División extrajudicial de una herencia

Hoy en Oflegal, hemos visto de vital importancia hablar de la división extrajudicial de una herencia. Conocer sus diferentes modalidades, es decir, la división de la herencia con o sin testamento, además de las tres formas que existen de afrontar un reparto de una herencia.

Si hablamos de división extrajudicial de una herencia, nos referimos a aquella división que se realiza sin recurrir a la división judicial, aquella a la que se llega por común acuerdo de los herederos. Esta división se puede diferenciar en tres supuestos, regulados por el Código Civil:

1. División realizada por el propio testador.

Según el artículo 1056: “Cuando el testador hiciere, por acto entre vivos o por última voluntad, la partición de sus bienes, se pasará por ella, en cuanto no perjudique a la legítima de los herederos forzosos”.

2. División realizada por comisario o contador-partidor.

En este caso, el artículo 1057 indica que “El testador podrá encomendar por acto «inter vivos» o «mortis causa» para después de su muerte la simple facultad de hacer la partición a cualquier persona que no sea uno de los coherederos.

3. División realizada por los propios coherederos, artículo 1058.

Por último, según el artículo 1058: “Cuando el testador no hubiese hecho la partición, ni encomendado a otro esta facultad, si los herederos fueren mayores y tuvieren la libre administración de sus bienes, podrán distribuir la herencia de la manera que tengan por conveniente.

 

Cuando realizamos una división extrajudicial de una herencia, podemos hacer que figure  en un documento privado o bien, en una escritura pública ante notario.Este documento de división de la herencia firmado por los herederos, será el documento que se utilice para que cada uno pueda reclamar la parte de herencia que le toca.
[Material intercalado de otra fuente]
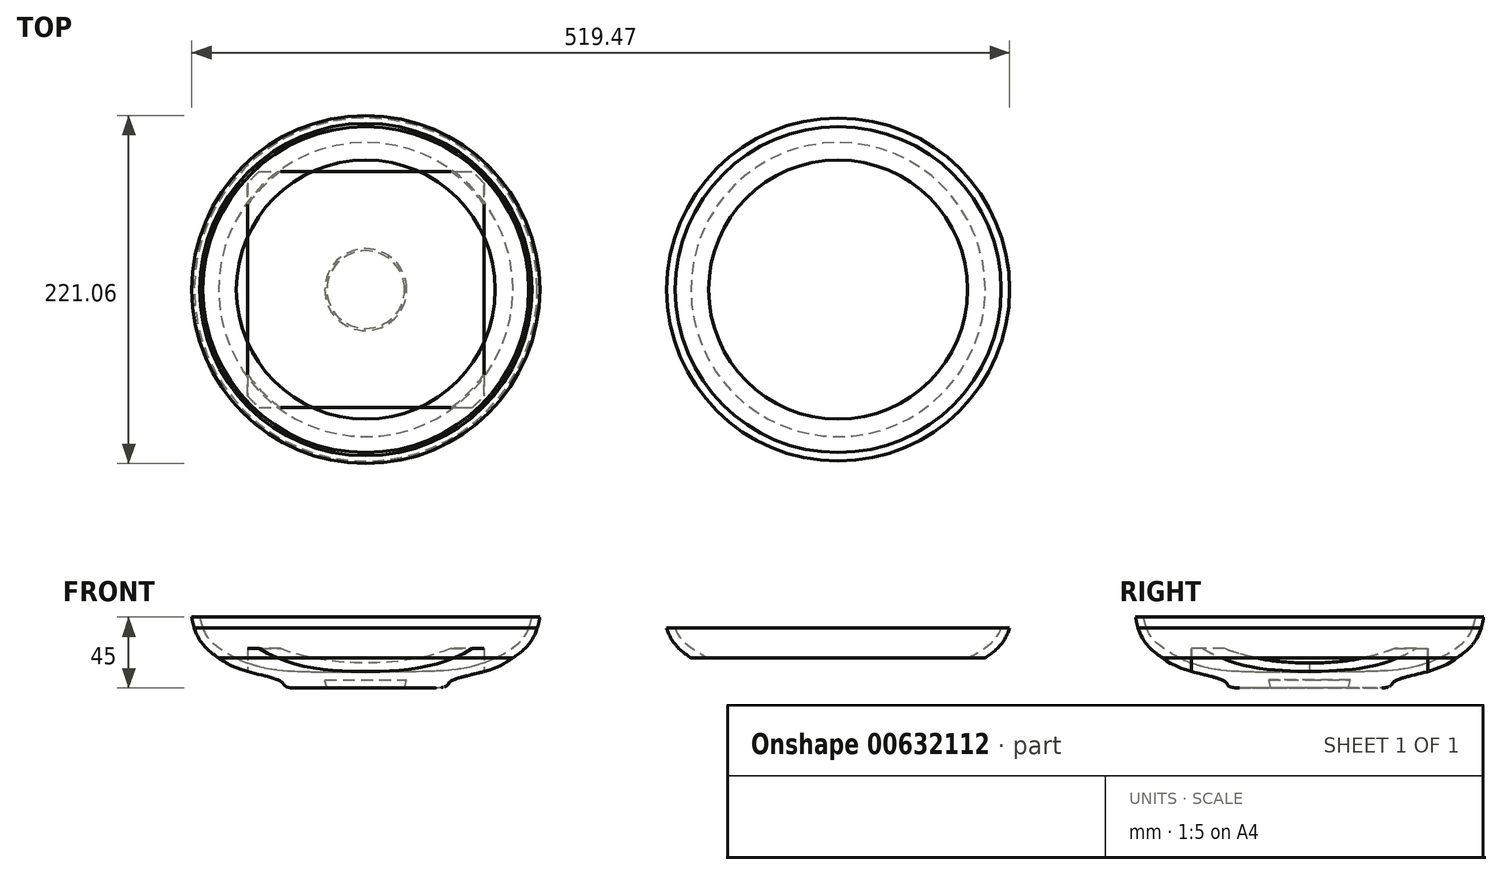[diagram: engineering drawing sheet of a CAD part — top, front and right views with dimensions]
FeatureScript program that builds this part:
annotation { "Feature Type Name" : "Feature", "Feature Type Description" : "" }
export const myFeature = defineFeature(function(context is Context, id is Id, definition is map)
    precondition{}
    {
        {
            var Q0;
            Q0=qCreatedBy(makeId("Front.planeOp"),FACE);
            var sketch = newSketch(context, id + "F0", { "sketchPlane" : qUnion([Q0])});
            skLineSegment(sketch, "E0", {"start": v(0, -21.13) * mm, "end": v(0, 72.26) * mm, "construction": true});
            skLineSegment(sketch, "E1.bottom", {"start": v(0, 0) * mm, "end": v(112.5, 0) * mm, "construction": true});
            skLineSegment(sketch, "E1.top", {"start": v(0, 75) * mm, "end": v(112.5, 75) * mm, "construction": true});
            skLineSegment(sketch, "E1.left", {"start": v(0, 0) * mm, "end": v(0, 75) * mm, "construction": true});
            skLineSegment(sketch, "E1.right", {"start": v(112.5, 0) * mm, "end": v(112.5, 75) * mm, "construction": true});
            skLineSegment(sketch, "E2", {"start": v(0, 5) * mm, "end": v(26, 5) * mm});
            skLineSegment(sketch, "E3", {"start": v(26, 5) * mm, "end": v(24.66, 0) * mm});
            skLineSegment(sketch, "E4", {"start": v(24.66, 0) * mm, "end": v(44.66, 0) * mm});
            skFitSpline(sketch, "E5", {"points": [v(44.66, 0) * mm, v(53.49, 3.84) * mm, v(78.12, 11.34) * mm, v(95.39, 20.4) * mm, v(110.53, 45) * mm], "startDerivative": vector(138.62, 0) * mm, "endDerivative": vector(21.54, 144.6) * mm});
            skLineSegment(sketch, "E6", {"start": v(110.53, 45) * mm, "end": v(105.53, 45) * mm});
            skFitSpline(sketch, "E7", {"points": [v(105.53, 45) * mm, v(96.05, 27.68) * mm, v(72.17, 14.88) * mm, v(35.66, 10.35) * mm, v(0, 10) * mm], "startDerivative": vector(-36.44, -154.34) * mm, "endDerivative": vector(-118.09, -1.6) * mm});
            skLineSegment(sketch, "E8", {"start": v(0, 10) * mm, "end": v(0, 5) * mm});
            skSolve(sketch);
        }
        {
            var Q0;
            Q0=qCreatedBy(makeId("Front.planeOp"),FACE);
            var sketch = newSketch(context, id + "F1", { "sketchPlane" : qUnion([Q0])});
            skLineSegment(sketch, "E9.bottom", {"start": v(0, 0) * mm, "end": v(75, 0) * mm});
            skLineSegment(sketch, "E9.top", {"start": v(0, 25) * mm, "end": v(75, 25) * mm});
            skLineSegment(sketch, "E9.left", {"start": v(0, 0) * mm, "end": v(0, 25) * mm});
            skLineSegment(sketch, "E9.right", {"start": v(75, 0) * mm, "end": v(75, 25) * mm});
            skLineSegment(sketch, "E10.bottom", {"start": v(0, 0) * mm, "end": v(-75, 0) * mm});
            skLineSegment(sketch, "E10.top", {"start": v(0, 25) * mm, "end": v(-75, 25) * mm});
            skLineSegment(sketch, "E10.right", {"start": v(-75, 0) * mm, "end": v(-75, 25) * mm});
            skSolve(sketch);
        }
        {
            var Q0;
            Q0 = qSketchRegion(id + "F1", true);
            extrude(context, id + "F2", {"entities" : qUnion([Q0]), "endBound" : BoundingType.SYMMETRIC, "oppositeDirection" : true, "depth" : 150 * mm, "offsetDistance" : 25 * mm});
        }
        {
            var Q0;
            Q0 = qSketchRegion(id + "F1", true);
            extrude(context, id + "F3", {"entities" : qUnion([Q0]), "operationType" : NewBodyOperationType.ADD, "depth" : 25 * mm, "offsetDistance" : 25 * mm});
        }
        {
            var Q0;
            Q0=qCreatedBy(makeId("Top.planeOp"),FACE);
            var sketch = newSketch(context, id + "F4", { "sketchPlane" : qUnion([Q0])});
            skCircle(sketch, "E11", {"center": v(709.54, 0) * mm, "radius": 125 * mm});
            skCircle(sketch, "E12.0", {"center": v(709.54, 0) * mm, "radius": 110 * mm});
            skCircle(sketch, "E13.0", {"center": v(709.54, 0) * mm, "radius": 95 * mm});
            skCircle(sketch, "E14.0", {"center": v(709.54, 0) * mm, "radius": 80 * mm});
            skCircle(sketch, "E15.0", {"center": v(709.54, 0) * mm, "radius": 65 * mm});
            skCircle(sketch, "E16.0", {"center": v(709.54, 0) * mm, "radius": 50 * mm});
            skCircle(sketch, "E17.0", {"center": v(709.54, 0) * mm, "radius": 35 * mm});
            skCircle(sketch, "E18", {"center": v(1132.22, -0.6) * mm, "radius": 125 * mm});
            skCircle(sketch, "E19.0", {"center": v(1132.22, -0.6) * mm, "radius": 110 * mm});
            skCircle(sketch, "E20.0", {"center": v(1132.22, -0.6) * mm, "radius": 95 * mm});
            skCircle(sketch, "E21.0", {"center": v(1132.22, -0.6) * mm, "radius": 80 * mm});
            skCircle(sketch, "E22.0", {"center": v(1132.22, -0.6) * mm, "radius": 65 * mm});
            skCircle(sketch, "E23.0", {"center": v(1132.22, -0.6) * mm, "radius": 50 * mm});
            skCircle(sketch, "E24.0", {"center": v(1132.22, -0.6) * mm, "radius": 35 * mm});
            skSolve(sketch);
        }
        {
            var Q0;
            Q0=makeQuery(id+"F4.imprint","IMPRINT",FACE,{"disambiguationData":[TD([[makeQuery(id+"F4.imprint","IMPRINT",EDGE,{"derivedFrom":sQuery(id+"F4.wireOp",EDGE,"E11")}),1.0]])]});
            var Q1;
            Q1=makeQuery(id+"F4.imprint","IMPRINT",FACE,{"disambiguationData":[TD([[makeQuery(id+"F4.imprint","IMPRINT",EDGE,{"derivedFrom":sQuery(id+"F4.wireOp",EDGE,"E12.0")}),1.0]])]});
            extrude(context, id + "F5", {"entities" : qUnion([Q0, Q1]), "depth" : 19 * mm, "offsetDistance" : 25 * mm});
        }
        {
            var Q0;
            Q0=makeQuery(id+"F4.imprint","IMPRINT",FACE,{"disambiguationData":[TD([[makeQuery(id+"F4.imprint","IMPRINT",EDGE,{"derivedFrom":sQuery(id+"F4.wireOp",EDGE,"E12.0")}),1.0]])]});
            var Q1;
            Q1=makeQuery(id+"F4.imprint","IMPRINT",FACE,{"disambiguationData":[TD([[makeQuery(id+"F4.imprint","IMPRINT",EDGE,{"derivedFrom":sQuery(id+"F4.wireOp",EDGE,"E13.0")}),1.0]])]});
            extrude(context, id + "F6", {"entities" : qUnion([Q0, Q1]), "depth" : 19 * mm, "offsetDistance" : 25 * mm});
        }
        {
            var Q0;
            Q0=makeQuery(id+"F4.imprint","IMPRINT",FACE,{"disambiguationData":[TD([[makeQuery(id+"F4.imprint","IMPRINT",EDGE,{"derivedFrom":sQuery(id+"F4.wireOp",EDGE,"E13.0")}),1.0]])]});
            var Q1;
            Q1=makeQuery(id+"F4.imprint","IMPRINT",FACE,{"disambiguationData":[TD([[makeQuery(id+"F4.imprint","IMPRINT",EDGE,{"derivedFrom":sQuery(id+"F4.wireOp",EDGE,"E14.0")}),1.0]])]});
            extrude(context, id + "F7", {"entities" : qUnion([Q0, Q1]), "depth" : 19 * mm, "offsetDistance" : 25 * mm});
        }
        {
            var Q0;
            Q0=makeQuery(id+"F4.imprint","IMPRINT",FACE,{"disambiguationData":[TD([[makeQuery(id+"F4.imprint","IMPRINT",EDGE,{"derivedFrom":sQuery(id+"F4.wireOp",EDGE,"E14.0")}),1.0]])]});
            var Q1;
            Q1=makeQuery(id+"F4.imprint","IMPRINT",FACE,{"disambiguationData":[TD([[makeQuery(id+"F4.imprint","IMPRINT",EDGE,{"derivedFrom":sQuery(id+"F4.wireOp",EDGE,"E15.0")}),1.0]])]});
            extrude(context, id + "F8", {"entities" : qUnion([Q0, Q1]), "depth" : 19 * mm, "offsetDistance" : 25 * mm});
        }
        {
            var Q0;
            Q0=makeQuery(id+"F4.imprint","IMPRINT",FACE,{"disambiguationData":[TD([[makeQuery(id+"F4.imprint","IMPRINT",EDGE,{"derivedFrom":sQuery(id+"F4.wireOp",EDGE,"E16.0")}),1.0]])]});
            var Q1;
            Q1=makeQuery(id+"F4.imprint","IMPRINT",FACE,{"disambiguationData":[TD([[makeQuery(id+"F4.imprint","IMPRINT",EDGE,{"derivedFrom":sQuery(id+"F4.wireOp",EDGE,"E15.0")}),1.0]])]});
            extrude(context, id + "F9", {"entities" : qUnion([Q0, Q1]), "depth" : 19 * mm, "offsetDistance" : 25 * mm});
        }
        {
            var Q0;
            Q0=makeQuery(id+"F4.imprint","IMPRINT",FACE,{"disambiguationData":[TD([[makeQuery(id+"F4.imprint","IMPRINT",EDGE,{"derivedFrom":sQuery(id+"F4.wireOp",EDGE,"E16.0")}),1.0]])]});
            var Q1;
            Q1=makeQuery(id+"F4.imprint","IMPRINT",FACE,{"disambiguationData":[TD([[makeQuery(id+"F4.imprint","IMPRINT",EDGE,{"derivedFrom":sQuery(id+"F4.wireOp",EDGE,"E17.0")}),1.0]])]});
            extrude(context, id + "F10", {"entities" : qUnion([Q0, Q1]), "depth" : 19 * mm, "offsetDistance" : 25 * mm});
        }
        {
            var Q0;
            Q0=makeQuery(id+"F9.opExtrude","SWEPT_BODY",BODY,{"disambiguationData":[OSD([sQuery(id+"F4.wireOp",EDGE,"E15.0"),sQuery(id+"F4.wireOp",EDGE,"E17.0")])]});
            var Q1;
            Q1=sQuery(id+"F0.wireOp",EDGE,"E1.right");
            transform(context, id + "F11", {"entities" : qUnion([Q0]), "transformType" : TransformType.TRANSLATION_DISTANCE, "transformDirection" : qUnion([Q1]), "distance" : 19 * mm, "makeCopy" : false});
        }
        {
            var Q0;
            Q0=makeQuery(id+"F8.opExtrude","SWEPT_BODY",BODY,{"disambiguationData":[OSD([sQuery(id+"F4.wireOp",EDGE,"E14.0"),sQuery(id+"F4.wireOp",EDGE,"E16.0")])]});
            var Q1;
            Q1=sQuery(id+"F0.wireOp",EDGE,"E1.right");
            transform(context, id + "F12", {"entities" : qUnion([Q0]), "transformType" : TransformType.TRANSLATION_DISTANCE, "transformDirection" : qUnion([Q1]), "distance" : 38 * mm, "makeCopy" : false});
        }
        {
            var Q0;
            Q0=makeQuery(id+"F7.opExtrude","SWEPT_BODY",BODY,{"disambiguationData":[OSD([sQuery(id+"F4.wireOp",EDGE,"E13.0"),sQuery(id+"F4.wireOp",EDGE,"E15.0")])]});
            var Q1;
            Q1=sQuery(id+"F0.wireOp",EDGE,"E1.right");
            transform(context, id + "F13", {"entities" : qUnion([Q0]), "transformType" : TransformType.TRANSLATION_DISTANCE, "transformDirection" : qUnion([Q1]), "distance" : 57 * mm, "makeCopy" : false});
        }
        {
            var Q0;
            Q0=makeQuery(id+"F6.opExtrude","SWEPT_BODY",BODY,{"disambiguationData":[OSD([sQuery(id+"F4.wireOp",EDGE,"E12.0"),sQuery(id+"F4.wireOp",EDGE,"E14.0")])]});
            var Q1;
            Q1=sQuery(id+"F0.wireOp",EDGE,"E1.right");
            transform(context, id + "F14", {"entities" : qUnion([Q0]), "transformType" : TransformType.TRANSLATION_DISTANCE, "transformDirection" : qUnion([Q1]), "distance" : 76 * mm, "makeCopy" : false});
        }
        {
            var Q0;
            Q0=makeQuery(id+"F5.opExtrude","SWEPT_BODY",BODY,{"disambiguationData":[OSD([sQuery(id+"F4.wireOp",EDGE,"E11"),sQuery(id+"F4.wireOp",EDGE,"E13.0")])]});
            var Q1;
            Q1=sQuery(id+"F0.wireOp",EDGE,"E1.right");
            transform(context, id + "F15", {"entities" : qUnion([Q0]), "transformType" : TransformType.TRANSLATION_DISTANCE, "transformDirection" : qUnion([Q1]), "distance" : 95 * mm, "makeCopy" : false});
        }
        {
            var Q0;
            Q0=qCreatedBy(makeId("Front.planeOp"),FACE);
            var sketch = newSketch(context, id + "F16", { "sketchPlane" : qUnion([Q0])});
            skLineSegment(sketch, "E25.bottom", {"start": v(0, 0) * mm, "end": v(100, 0) * mm});
            skLineSegment(sketch, "E25.top", {"start": v(0, 19) * mm, "end": v(100, 19) * mm});
            skLineSegment(sketch, "E25.left", {"start": v(0, 0) * mm, "end": v(0, 19) * mm});
            skLineSegment(sketch, "E25.right", {"start": v(100, 0) * mm, "end": v(100, 19) * mm});
            skLineSegment(sketch, "E26.bottom", {"start": v(76.22, 19) * mm, "end": v(111.22, 19) * mm});
            skLineSegment(sketch, "E26.top", {"start": v(76.22, 38) * mm, "end": v(111.22, 38) * mm});
            skLineSegment(sketch, "E26.left", {"start": v(76.22, 19) * mm, "end": v(76.22, 38) * mm});
            skLineSegment(sketch, "E26.right", {"start": v(111.22, 19) * mm, "end": v(111.22, 38) * mm});
            skLineSegment(sketch, "E27.bottom", {"start": v(98.24, 38) * mm, "end": v(118.24, 38) * mm});
            skLineSegment(sketch, "E27.top", {"start": v(98.24, 57) * mm, "end": v(118.24, 57) * mm});
            skLineSegment(sketch, "E27.left", {"start": v(98.24, 38) * mm, "end": v(98.24, 57) * mm});
            skLineSegment(sketch, "E27.right", {"start": v(118.24, 38) * mm, "end": v(118.24, 57) * mm});
            skSolve(sketch);
        }
        {
            var Q0;
            Q0=makeQuery(id+"F16.imprint","IMPRINT",FACE,{"disambiguationData":[TD([[makeQuery(id+"F16.imprint","IMPRINT",EDGE,{"derivedFrom":sQuery(id+"F16.wireOp",EDGE,"E25.bottom")}),1.0]])]});
            var Q1;
            Q1=sQuery(id+"F0.wireOp",EDGE,"E1.left");
            revolve(context, id + "F17", {"entities" : qUnion([Q0]), "axis" : qUnion([Q1]), "revolveType" : RevolveType.FULL});
        }
        {
            var Q0;
            {var subQ1=sQuery(id+"F16.wireOp",EDGE,"E26.top");Q0=makeQuery(id+"F16.imprint","IMPRINT",FACE,{"disambiguationData":[TD([[makeQuery(id+"F16.imprint","IMPRINT",EDGE,{"derivedFrom":subQ1}),-1.0]])]});}
            var Q1;
            Q1=sQuery(id+"F0.wireOp",EDGE,"E1.left");
            revolve(context, id + "F18", {"entities" : qUnion([Q0]), "axis" : qUnion([Q1]), "revolveType" : RevolveType.FULL});
        }
        {
            var Q0;
            Q0=makeQuery(id+"F16.imprint","IMPRINT",FACE,{"disambiguationData":[TD([[makeQuery(id+"F16.imprint","IMPRINT",EDGE,{"derivedFrom":sQuery(id+"F16.wireOp",EDGE,"E27.top")}),-1.0]])]});
            var Q1;
            Q1=sQuery(id+"F0.wireOp",EDGE,"E1.left");
            revolve(context, id + "F19", {"entities" : qUnion([Q0]), "axis" : qUnion([Q1]), "revolveType" : RevolveType.FULL});
        }
        {
            var Q0;
            Q0 = qSketchRegion(id + "F0", true);
            var Q1;
            Q1=sQuery(id+"F0.wireOp",EDGE,"E1.left");
            revolve(context, id + "F20", {"operationType" : NewBodyOperationType.INTERSECT, "entities" : qUnion([Q0]), "axis" : qUnion([Q1]), "revolveType" : RevolveType.FULL});
        }
        {
            var Q0;
            Q0=makeQuery(id+"F18.opRevolve","SWEPT_BODY",BODY,{"disambiguationData":[OSD([sQuery(id+"F16.wireOp",EDGE,"E26.bottom"),sQuery(id+"F16.wireOp",EDGE,"E26.top"),sQuery(id+"F16.wireOp",EDGE,"E26.left"),sQuery(id+"F16.wireOp",EDGE,"E26.right"),sQuery(id+"F16.wireOp",EDGE,"E27.bottom")])]});
            var Q1;
            Q1=sQuery(id+"F0.wireOp",EDGE,"E1.bottom");
            transform(context, id + "F21", {"entities" : qUnion([Q0]), "transformType" : TransformType.TRANSLATION_DISTANCE, "transformDirection" : qUnion([Q1]), "distance" : 300 * mm, "makeCopy" : true});
        }
    });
Para realizar este proceso de división extrajudicial de una herencia, necesitamos una serie de documentos que son comunes a cualquier tipo de división que hayamos empleado:

1.  Certificado de defunción del testador

Este certificado es fundamental en este proceso, pues sin él no se puede dar ni un solo paso más en la división de la herencia.

2.  Certificado de últimas voluntades

En este certificado viene indicado si el difunto ha dejado o no testamento. Si el difunto ha dejado testamento, se atiende a los herederos indicados. Sin embargo, si el difunto no ha dejado testamento, se debe proceder a identificar a los herederos legales. Información que ampliamos más adelante.

3.  Documentación de todos los seguros en vida del difunto

Por último, es muy importante disponer de todos los seguros en vida del difunto.

La división extrajudicial de una herencia puede realizarse, a través del certificado de últimas voluntades, de dos formas:

1. División extrajudicial de una herencia con testamento

Algo que nos va a facilitar mucho el proceso de división extrajudicial de una herencia es tener un testamento donde se identifican a todos los herederos. Además, cuando los herederos legales están de acuerdo con el testamento, solo queda aceptar la herencia e ir a  hacienda para inscribir los bienes en los registros que corresponda.

2.  División extrajudicial de una herencia sin testamento

Sin embargo, cuando el heredero no tiene testamento, se debe realizar los trámites de la declaración de herederos “ab intestato”; declarando así quiénes son los herederos. Una vez hemos realizado este trámite, se firma un acta notarial, en la que tenemos un mes de tiempo para poder tenerla. Esta acta notarial, define quiénes son los herederos legítimos del difunto, bien sean sanguíneos o colaterales.

Una vez determinados los herederos legales, se deben indicar  cuáles son los bienes que integran la herencia. En este punto, se realiza un inventario de los bienes y una valoración de ese inventario.

Definidos los bienes, el inventario y la valoración, se debe liquidar el impuesto de sucesiones, el cual debe realizarse durante los primeros seis meses desde el fallecimiento. O podemos solicitar, durante los primeros cinco meses, una prorroga fiscal a hacienda de esa obligación impositiva.

Ahora, una vez determinados todos estos pasos, al no tener un testamento, se debe ver cómo podemos realizar una adjudicación. Esta adjudicación se puede realizar llegando a un acuerdo entre los herederos o, si no hay un acuerdo, siguiendo los artículos del Código Civil donde se estable el método de repartir la herencia en los casos donde no hay testamento.

Una vez realizada la adjudicación, se inscriben en el registro de la propiedad los bienes que pasen a cada uno de los herederos. En el caso de que solo sea un heredero, no hace falta hacer la adjudicación de herencia y se realiza una “instancia privada” ante el registro de la propiedad.

Por último, si hay cualquier activo monetario en los bancos, se aporta toda la documentación, y el banco liquidará en función de las  adjudicaciones alcanzadas en la adjudicación de la herencia.